This guide is to teach you how to grow potatoes in a very limited space.
The nifty thing about potatoes is as the greens are growing you can continue to bury them and as the plant tries to keep growing up to break out of the soil, it will keep producing potatoes. I am going to show you how to use this to grow a long string of potatoes, and recycle some old tires at the same time.
You are going to need;
- Seed potatoes
- 3-4 tires per seed potato
- Enough soil/compost to fill said tires
- Lots of water.
Once you find your potato of choice, before you can plant them they need to be chitted. Basically this just means making them sprout. If you all ready have some sprouting in your kitchen then ok, if not, you will need to place them in a light, dry place, out of direct sunlight, until they start sprouting. Kitchen counter works well, or near a north facing window.
You will then need to cut them up so there are about 3 eyes per piece.
Your seed potatoes are now ready to be planted.
Now here comes the hard part (unless you plan on growing them in your bedroom, or parents basement) you will need to go outside. I promise this won’t take too long, you will be fine.
You don’t need to prepare the soil underneath very much, but you do want to select a location with good drainage.
Now place your tire flat on the ground, and fill it about halfway up with soil.
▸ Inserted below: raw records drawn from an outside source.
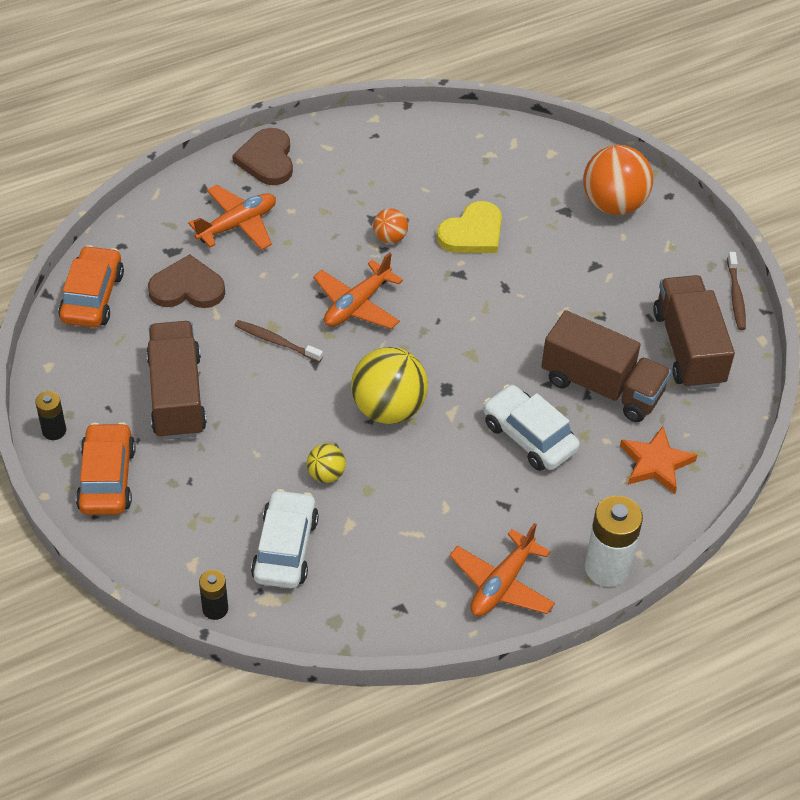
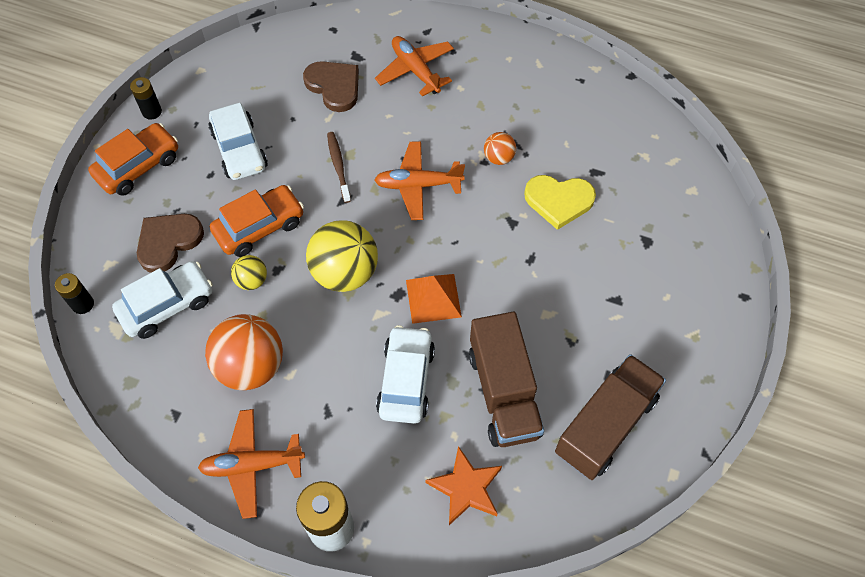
camera: 50 degrees right, 10 degrees up
orange car [58,245,124,328] -> orange car moved to [210,185,304,257]
brown truck [146,321,207,440] -> white car [208,103,268,180]
orange plane [188,185,276,250] -> orange plane turned 135 degrees counterclockwise [375,36,454,97]
brown heart [232,128,293,185] -> brown heart moved to [137,214,204,273]
orange ball [583,145,653,215] -> orange ball moved to [205,314,283,390]
brown toothbrush [727,252,746,330] -> none
none -> orange pyramid [406,274,462,324]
Place your seed potato in the middle and cover it with a bit more soil.
Water it well and wait.
You need to keep the soil moist and check on the growth at least every week or so.
As soon as the greens get an inch or two high you will need to add more soil. DO NOT completely cover the plant, leave just a bit poking out of the soil. You will need to add more tires as you reach the top, up to 3-4.
Here is a .gif I made to demonstrate it a little.
When you get to the desired height, let it alone to grow, but keep watering it. Depending on the type of potato you can either let the greens die off, cut them off, or dig them up right away.
When you are ready to harvest, simply kick the tires over, an pull out your spuds.
A few tips to help.
Don’t grow them in the same soil as the year before.
Cabbage will grow in old potato soil well.
If you expect frost, you need to cover the plants with straw or something to protect them.
Some potatoes need to be planted and harvested at different times of year. Do a little research.
Potatoes like lots of sun. The plant NOT the roots.